Professor Rory Waterman is the UVM adviser for the Goldwater Scholarship Group and helps students apply for the award after they are contacted by Undergraduate Fellowship adviser Britten Chase.
Two biochemistry majors, one biology major and one engineering major were nominated from UVM this year, Waterman said.
Leggett won the award and two other students received honorable mentions, he said.
“We’re excited about it,” Waterman said. “Susan was a great choice and two other students received honorable mentions, which was fantastic for the group of students.”
Leggett is the first UVM student to receive the award in several years, and the UVM community and her advisers are incredibly proud of her, he said.
Junior biochemistry major Kanita Chaudhry and junior mechanical engineering major David Bernstein were the two students who received honorable mentions.
“I’m extremely grateful to have been given the opportunity to participate in the Goldwater Scholarship Competition,” Chaudhry said. “I’m very happy that UVM had an excellent showing.”

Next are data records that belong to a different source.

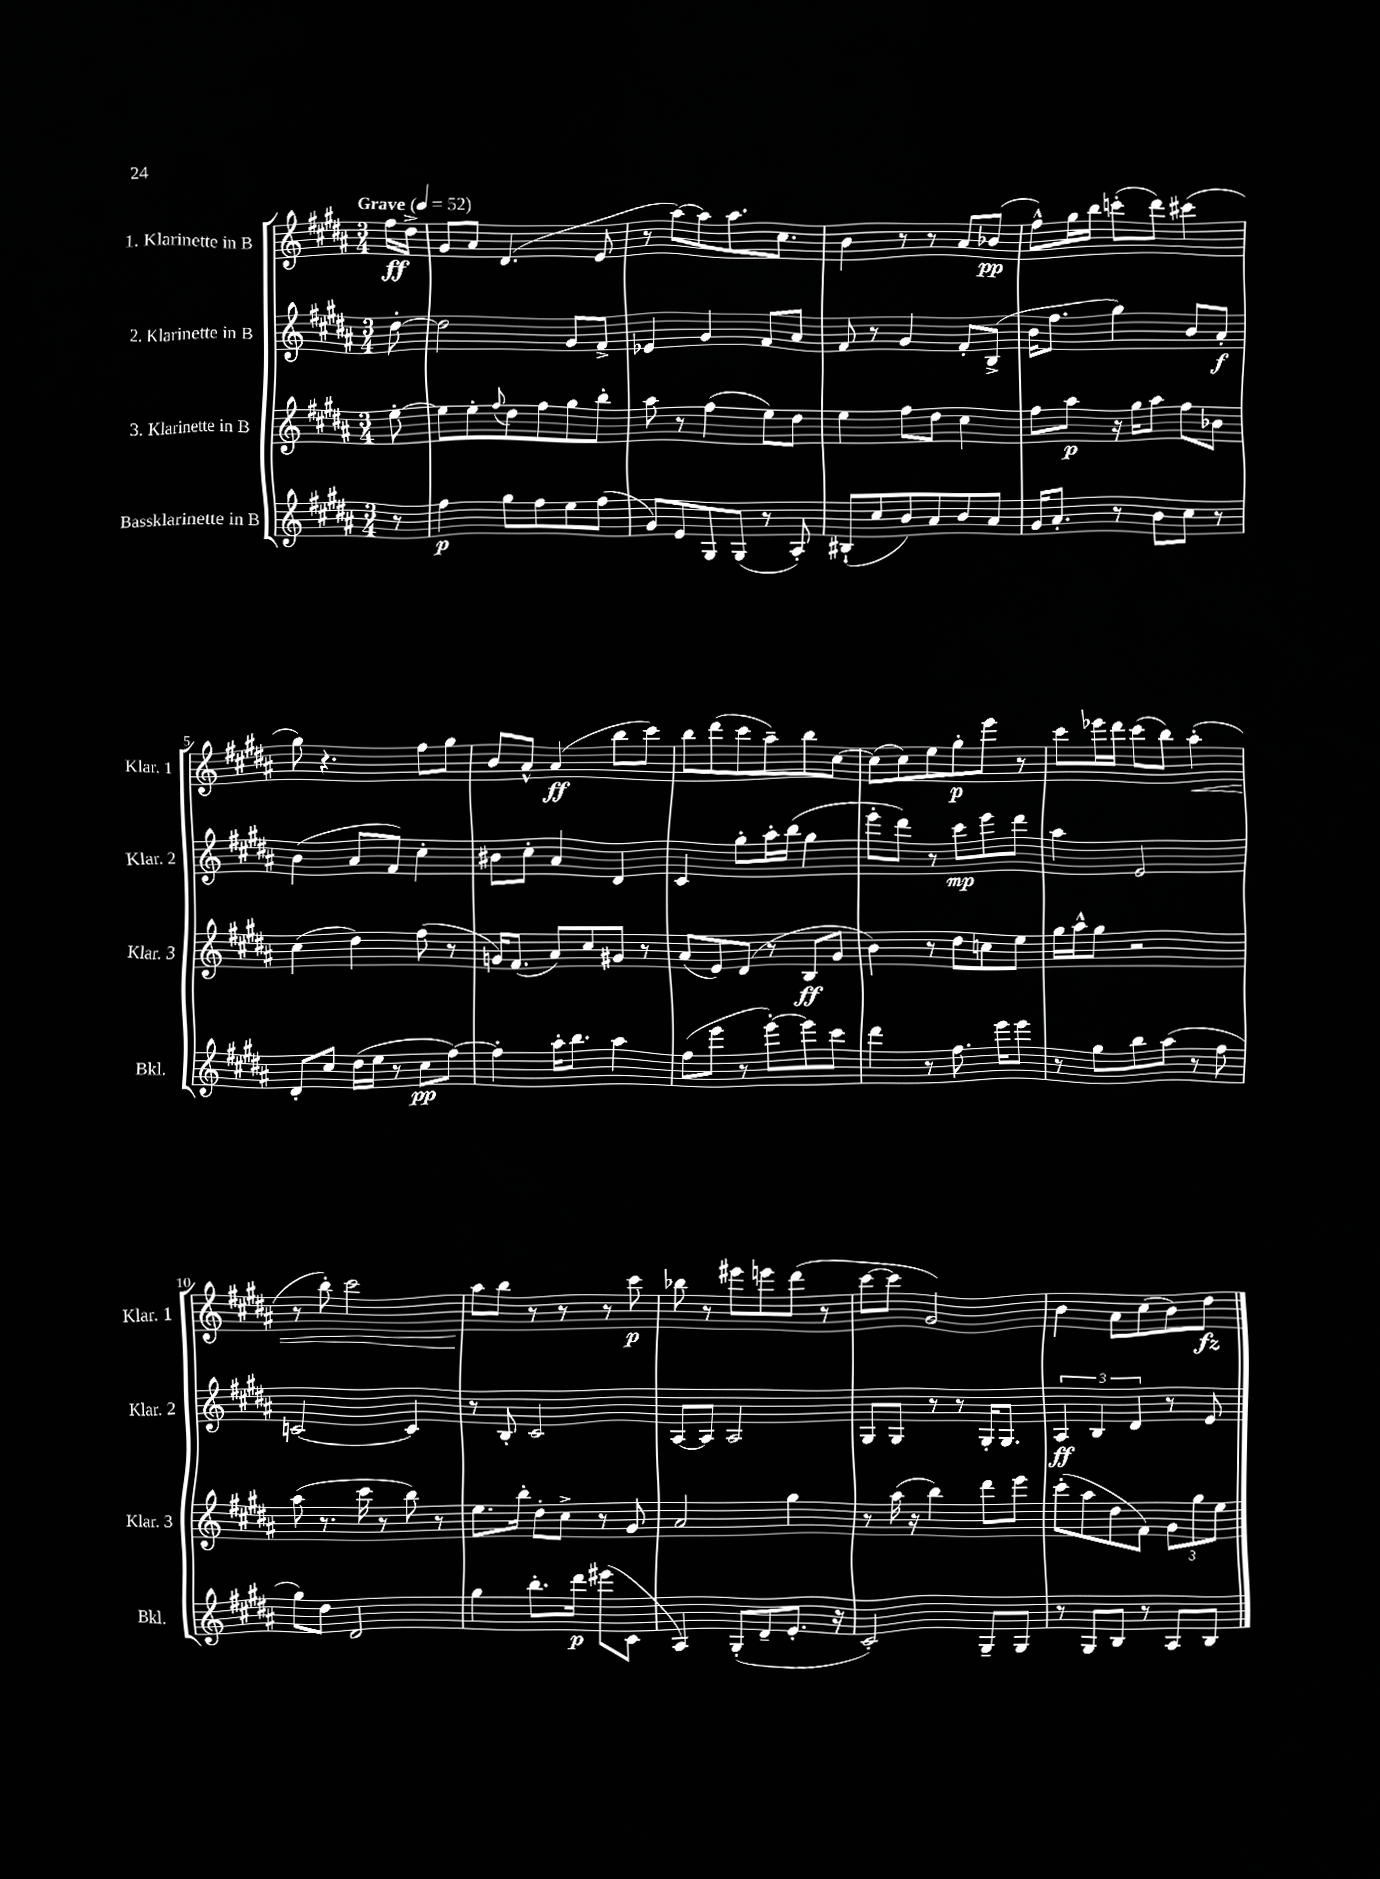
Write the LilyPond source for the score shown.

<<
\new StaffGroup <<
\new Staff = "s0" \with { instrumentName = "1. Klarinette in B" shortInstrumentName = "Klar. 1" } {
    \clef treble \key b \major \numericTimeSignature \time 3/4 \partial 8 \tempo "Grave" 4 = 52
    fis''16\ff dis''16-> |
    gis'8 ais'8 dis'4.( e'8 |
    r8 ais''8~) ais''8 ais''8. cis''8. |
    b'4 r8 r8 ais'8 bes'8\pp( |
    fis''8-^) gis''16 b''16 c'''8-.( dis'''8) cis'''4( |
    gis''8) r4. fis''8 gis''8 |
    b'8 ais'8-^ ais'4\ff( b''8 cis'''8) |
    b''8 dis'''8( cis'''8 ais''8--) b''8 cis''8~ |
    cis''8( cis''8) e''8 gis''8-.\p e'''8 r8 |
    cis'''8 ees'''16 dis'''16 cis'''8( b''8) ais''4-.\<( |
    r8 b''8-.) cis'''2 |
    ais''8\! b''8 r8 r8 r8 cis'''8\p |
    bes''8 r8 eis'''8 e'''8 dis'''8( r8 |
    cis'''8~ cis'''8 gis'2) |
    b'4 ais'8 cis''8( b'8) dis''8\fz \bar "|." |
}
\new Staff = "s1" \with { instrumentName = "2. Klarinette in B" shortInstrumentName = "Klar. 2" } {
    \clef treble \key b \major \numericTimeSignature \time 3/4 \partial 8
    dis''8~-. |
    dis''2 gis'8 fis'8-> |
    ees'4 gis'4 fis'8 ais'8 |
    fis'8 r8 gis'4 fis'8-. b8->( |
    b'16 fis''8. gis''4) b'8 ais'8-.\f |
    b'4( ais'8 fis'8) cis''4-. |
    bis'8 cis''8-. ais'4 dis'4 |
    cis'4 gis''8-. ais''16-. b''16( gis''4 |
    e'''8-. dis'''8) r8 cis'''8\mp e'''8 dis'''8 |
    ais''4 e'2 |
    c'2~ c'4 |
    r8 b8-. cis'2 |
    ais8~ ais8 ais2 |
    gis8 gis8 r8 r8 gis16-. gis8. |
    \tuplet 3/2 { ais4\ff b4 dis'4 } r8 e'8 \bar "|." |
}
\new Staff = "s2" \with { instrumentName = "3. Klarinette in B" shortInstrumentName = "Klar. 3" } {
    \clef treble \key b \major \numericTimeSignature \time 3/4 \partial 8
    e''8~-. |
    e''8 e''8-. \appoggiatura { fis''8 } dis''8 fis''8 gis''8 b''8-. |
    ais''8 r8 fis''4( e''8) dis''8 |
    e''4 fis''8 dis''8 cis''4 |
    fis''8 ais''8\p r16 gis''16 ais''8 fis''8 bes'8 |
    cis''4( dis''4) fis''8( r8 |
    g'16) fis'8.( ais'8) cis''8 gis'8 r8 |
    ais'8( e'8) dis'8( r8 b8\ff gis'8 |
    b'4) r8 dis''8 c''8 e''8 |
    gis''16 ais''16-^ gis''8 r2 |
    ais''8( r8. cis'''16 r8 b''8) r8 |
    e''8. b''16-. dis''8-. cis''8-> r8 gis'8 |
    ais'2 gis''4 |
    r8 ais''16( r16 b''4) dis'''8 e'''8 |
    cis'''8-.( ais''8 dis''8 fis'8) \tuplet 3/2 { gis'8 gis''8 e''8 } \bar "|." |
}
\new Staff = "s3" \with { instrumentName = "Bassklarinette in B" shortInstrumentName = "Bkl." } {
    \clef treble \key b \major \numericTimeSignature \time 3/4 \partial 8
    r8 |
    fis''4\p gis''8 fis''8 e''8 fis''8( |
    gis'8) e'8 gis8 gis8( r8 ais8-.) |
    bis8-!( cis''8 b'8) ais'8 b'8 ais'8 |
    gis'16 ais'8.-. r8 b'8 cis''8 r8 |
    dis'8-. cis''8 dis''16( e''16 r8 cis''8\pp fis''8~) |
    fis''4-. ais''16-. b''8. ais''4 |
    fis''8( e'''8 r8 e'''8~-.) e'''8 cis'''8 |
    dis'''4 r8 fis''8. e'''16 e'''8 |
    r8 gis''8 b''8 ais''8( r8 fis''8 |
    gis''8) dis''8 dis'2 |
    gis''4 b''8.-. dis'''16\p eis'''8( cis'8 |
    ais4) gis8-.( dis'8-- e'8.-. r16 |
    cis'2-.) gis8-- gis8 |
    r8 gis8 b8 r8 ais8 b8 \bar "|." |
}
>>
>>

Bernstein applied to the Goldwater Scholar Award with a paper about his research concerning antibiotic resistance, and said he was “very happy to be honorably mentioned.”
“I found that UVM offers really good support throughout the application process — Britt Chase and Rory Waterman were always available to help,” Bernstein said. “Overall applying for the Goldwater is a valuable experience even if you aren’t awarded anything, as it forces you to clarify you career goals.”
Leggett also said that applying for the Goldwater Scholarship helped her clarify her career aspirations.
She would like to combine her interests in science and medicine to someday obtain an M.D. or Ph.D. in immunology, conduct research in a clinical immunodiagnostic research laboratory and teach at a medical university.